Billy and Ruth Graham: 'Til death do us part'
“Til death do us part.”
The familiar phrase uttered in many wedding ceremonies may not mean what it used to, but for some couples it is still a verbal commitment to a lasting bond of wedded love.
Columnist Bryan Painter recently wrote about such couples and I have one on my mind in particular.
I was talking to one of my best friends this morning and we were discussing Ruth Bell Graham’s death Thursday evening.
My friend and I, Liz Thomas, attend the same church and went together to the Rev. Billy Graham’s Oklahoma City Mission in June 2003 at the Ford Center.

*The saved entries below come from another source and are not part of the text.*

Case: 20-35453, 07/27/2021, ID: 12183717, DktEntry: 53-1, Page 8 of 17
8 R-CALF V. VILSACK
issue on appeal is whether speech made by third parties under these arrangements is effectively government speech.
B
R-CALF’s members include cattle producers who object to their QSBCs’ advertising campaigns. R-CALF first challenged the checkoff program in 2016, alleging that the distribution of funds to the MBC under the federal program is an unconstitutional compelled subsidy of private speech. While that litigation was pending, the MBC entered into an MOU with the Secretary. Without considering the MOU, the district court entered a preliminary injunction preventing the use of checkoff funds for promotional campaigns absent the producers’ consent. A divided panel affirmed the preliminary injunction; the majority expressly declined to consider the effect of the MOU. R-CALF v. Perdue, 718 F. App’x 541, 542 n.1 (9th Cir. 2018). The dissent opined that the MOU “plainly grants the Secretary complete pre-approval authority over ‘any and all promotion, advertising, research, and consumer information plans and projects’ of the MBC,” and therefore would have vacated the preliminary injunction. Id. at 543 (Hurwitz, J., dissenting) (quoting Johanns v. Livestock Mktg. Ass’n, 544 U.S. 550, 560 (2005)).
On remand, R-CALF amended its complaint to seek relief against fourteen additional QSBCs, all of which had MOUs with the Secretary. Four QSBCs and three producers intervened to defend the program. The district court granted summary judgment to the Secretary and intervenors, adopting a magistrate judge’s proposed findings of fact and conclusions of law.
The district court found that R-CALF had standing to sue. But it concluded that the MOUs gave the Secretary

Of course I sat in an area reserved for members of the media and she sat with several other members of church. We both saw and heard similar things at the event and we both came away with different viewpoints too.
And yet this morning our phone conversation revolved around a comment that Billy Graham made during the mission’s first evening session.

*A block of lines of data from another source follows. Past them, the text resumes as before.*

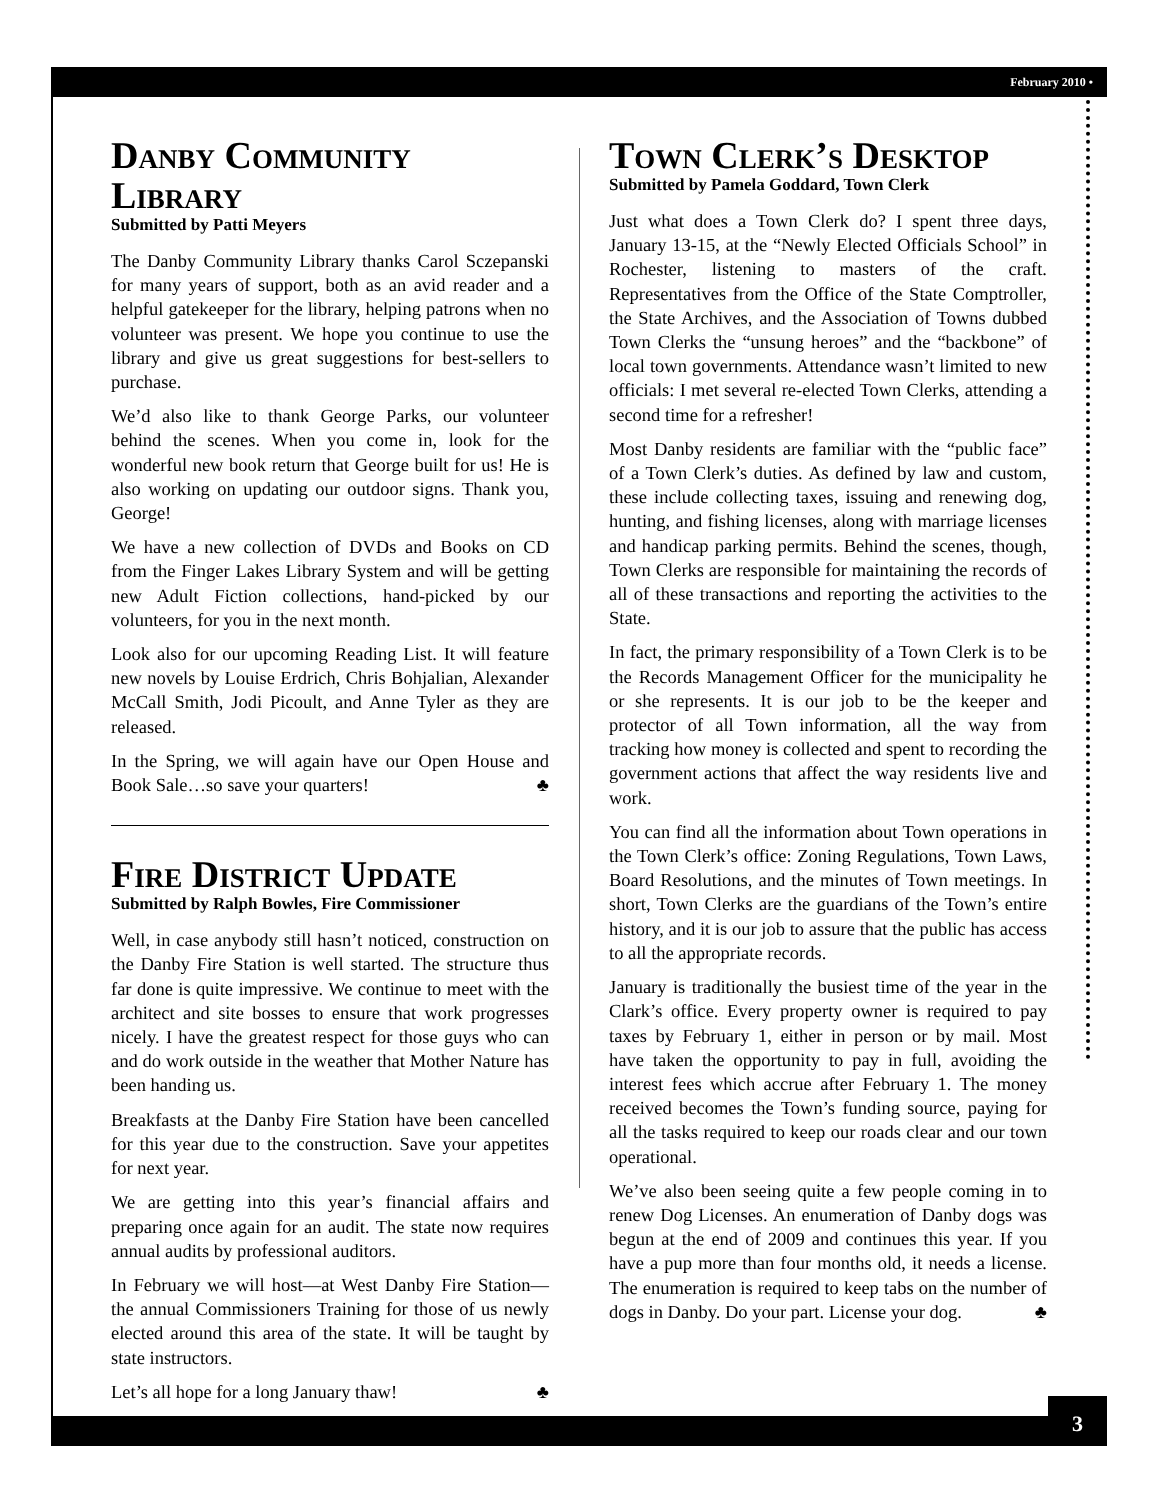February 2010 •
Danby Community Library
Submitted by Patti Meyers
The Danby Community Library thanks Carol Sczepanski for many years of support, both as an avid reader and a helpful gatekeeper for the library, helping patrons when no volunteer was present. We hope you continue to use the library and give us great suggestions for best-sellers to purchase.
We’d also like to thank George Parks, our volunteer behind the scenes. When you come in, look for the wonderful new book return that George built for us! He is also working on updating our outdoor signs. Thank you, George!
We have a new collection of DVDs and Books on CD from the Finger Lakes Library System and will be getting new Adult Fiction collections, hand-picked by our volunteers, for you in the next month.
Look also for our upcoming Reading List. It will feature new novels by Louise Erdrich, Chris Bohjalian, Alexander McCall Smith, Jodi Picoult, and Anne Tyler as they are released.
In the Spring, we will again have our Open House and Book Sale…so save your quarters! ♣
Fire District Update
Submitted by Ralph Bowles, Fire Commissioner
Well, in case anybody still hasn’t noticed, construction on the Danby Fire Station is well started. The structure thus far done is quite impressive. We continue to meet with the architect and site bosses to ensure that work progresses nicely. I have the greatest respect for those guys who can and do work outside in the weather that Mother Nature has been handing us.
Breakfasts at the Danby Fire Station have been cancelled for this year due to the construction. Save your appetites for next year.
We are getting into this year’s financial affairs and preparing once again for an audit. The state now requires annual audits by professional auditors.
In February we will host—at West Danby Fire Station—the annual Commissioners Training for those of us newly elected around this area of the state. It will be taught by state instructors.
Let’s all hope for a long January thaw! ♣
Town Clerk’s Desktop
Submitted by Pamela Goddard, Town Clerk
Just what does a Town Clerk do? I spent three days, January 13-15, at the “Newly Elected Officials School” in Rochester, listening to masters of the craft. Representatives from the Office of the State Comptroller, the State Archives, and the Association of Towns dubbed Town Clerks the “unsung heroes” and the “backbone” of local town governments. Attendance wasn’t limited to new officials: I met several re-elected Town Clerks, attending a second time for a refresher!
Most Danby residents are familiar with the “public face” of a Town Clerk’s duties. As defined by law and custom, these include collecting taxes, issuing and renewing dog, hunting, and fishing licenses, along with marriage licenses and handicap parking permits. Behind the scenes, though, Town Clerks are responsible for maintaining the records of all of these transactions and reporting the activities to the State.
In fact, the primary responsibility of a Town Clerk is to be the Records Management Officer for the municipality he or she represents. It is our job to be the keeper and protector of all Town information, all the way from tracking how money is collected and spent to recording the government actions that affect the way residents live and work.
You can find all the information about Town operations in the Town Clerk’s office: Zoning Regulations, Town Laws, Board Resolutions, and the minutes of Town meetings. In short, Town Clerks are the guardians of the Town’s entire history, and it is our job to assure that the public has access to all the appropriate records.
January is traditionally the busiest time of the year in the Clark’s office. Every property owner is required to pay taxes by February 1, either in person or by mail. Most have taken the opportunity to pay in full, avoiding the interest fees which accrue after February 1. The money received becomes the Town’s funding source, paying for all the tasks required to keep our roads clear and our town operational.
We’ve also been seeing quite a few people coming in to renew Dog Licenses. An enumeration of Danby dogs was begun at the end of 2009 and continues this year. If you have a pup more than four months old, it needs a license. The enumeration is required to keep tabs on the number of dogs in Danby. Do your part. License your dog. ♣
3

As I recall a hush came over the crowd as he described being bedridden at the Mayo Clinic where he had gone for some testing. At that time, he said, doctors were trying to find out exactly what ailed the renowned evangelist.
Here is an excerpt from my story that ran the next day, June 13, 2003:
“I spoke to the Lord and the Lord spoke to me,” Graham said as he stood at a podium on the Ford Center stage.

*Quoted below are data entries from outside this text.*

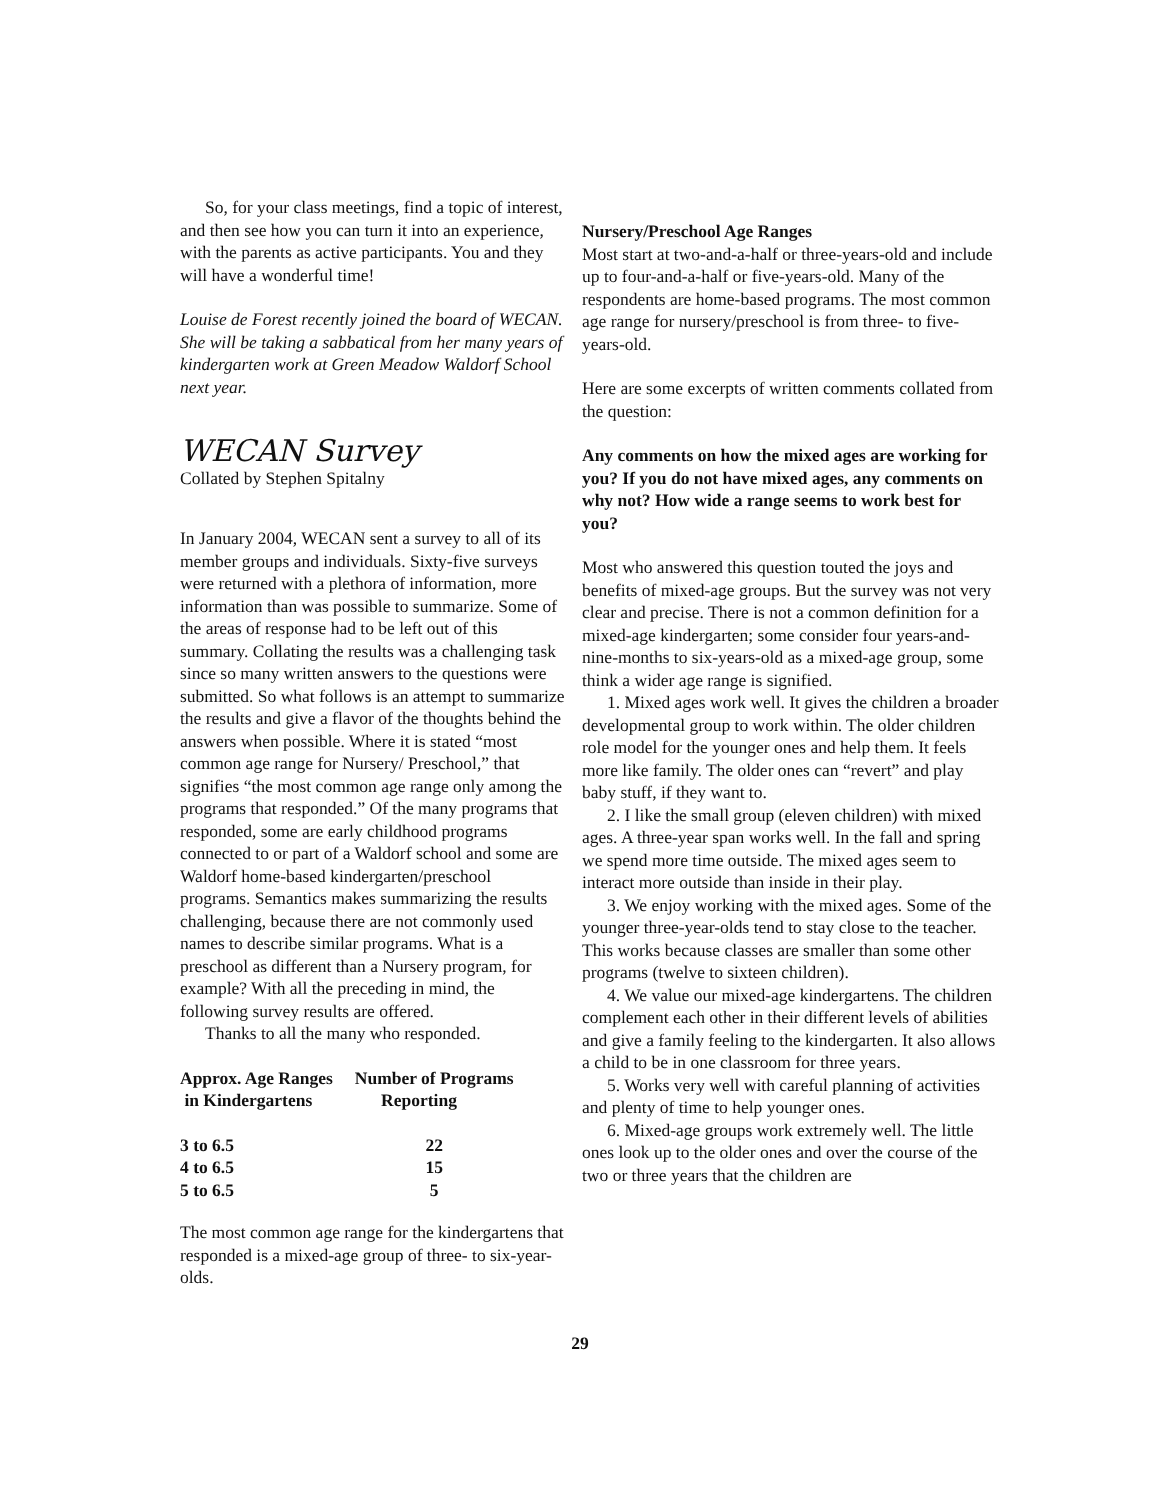So, for your class meetings, find a topic of interest, and then see how you can turn it into an experience, with the parents as active participants. You and they will have a wonderful time!
Louise de Forest recently joined the board of WECAN. She will be taking a sabbatical from her many years of kindergarten work at Green Meadow Waldorf School next year.
WECAN Survey
Collated by Stephen Spitalny
In January 2004, WECAN sent a survey to all of its member groups and individuals. Sixty-five surveys were returned with a plethora of information, more information than was possible to summarize. Some of the areas of response had to be left out of this summary. Collating the results was a challenging task since so many written answers to the questions were submitted. So what follows is an attempt to summarize the results and give a flavor of the thoughts behind the answers when possible. Where it is stated “most common age range for Nursery/ Preschool,” that signifies “the most common age range only among the programs that responded.” Of the many programs that responded, some are early childhood programs connected to or part of a Waldorf school and some are Waldorf home-based kindergarten/preschool programs. Semantics makes summarizing the results challenging, because there are not commonly used names to describe similar programs. What is a preschool as different than a Nursery program, for example? With all the preceding in mind, the following survey results are offered.
Thanks to all the many who responded.
| Approx. Age Ranges in Kindergartens | Number of Programs Reporting |
| --- | --- |
| 3 to 6.5 | 22 |
| 4 to 6.5 | 15 |
| 5 to 6.5 | 5 |
The most common age range for the kindergartens that responded is a mixed-age group of three- to six-year-olds.
Nursery/Preschool Age Ranges
Most start at two-and-a-half or three-years-old and include up to four-and-a-half or five-years-old. Many of the respondents are home-based programs. The most common age range for nursery/preschool is from three- to five-years-old.
Here are some excerpts of written comments collated from the question:
Any comments on how the mixed ages are working for you? If you do not have mixed ages, any comments on why not? How wide a range seems to work best for you?
Most who answered this question touted the joys and benefits of mixed-age groups. But the survey was not very clear and precise. There is not a common definition for a mixed-age kindergarten; some consider four years-and-nine-months to six-years-old as a mixed-age group, some think a wider age range is signified.
1. Mixed ages work well. It gives the children a broader developmental group to work within. The older children role model for the younger ones and help them. It feels more like family. The older ones can “revert” and play baby stuff, if they want to.
2. I like the small group (eleven children) with mixed ages. A three-year span works well. In the fall and spring we spend more time outside. The mixed ages seem to interact more outside than inside in their play.
3. We enjoy working with the mixed ages. Some of the younger three-year-olds tend to stay close to the teacher. This works because classes are smaller than some other programs (twelve to sixteen children).
4. We value our mixed-age kindergartens. The children complement each other in their different levels of abilities and give a family feeling to the kindergarten. It also allows a child to be in one classroom for three years.
5. Works very well with careful planning of activities and plenty of time to help younger ones.
6. Mixed-age groups work extremely well. The little ones look up to the older ones and over the course of the two or three years that the children are
29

“All my sins came back to me, dating from childhood,” he said in a sermon that lasted about 40 minutes.
Graham said he realized Jesus had died for the sins that arose to confront him.
“I knew from that moment on that I made my peace with God when I thought I was on my death bed — and I still have it.”
This morning, both Liz and I remarked on his comments, remembering something else he said as he spoke to the silent crowd. I think that his talk of death, him being 80-something, had quickly captured the audience’s attention.
Graham said he and his beloved wife had talked about what a joy it would be to “go together” to meet the Lord they had both spent a lifetime telling others about.
Obviously that did not happen, but his sentiment made an impression upon us — so much so that all these years later it stuck out as a beautiful tribute to a love that stood the test of time.
I know that others remember the preacher’s loving remarks. It was an unforgettable moment in an unforgettable place in the city’s history. As we listened to the evangelist, many of us wondered if it was the last time he would preach in our city.
It is wonderful to recall that bygone time and Graham’s inspirational words. They certainly struck home to many people, particularly married lovebirds in the room — and those who hoped one day to experience such marital joy.
Her beloved husband’s thoughtful words and undoubtedly, his memories of his wife, are fitting testimonies of the life of Ruth Bell Graham.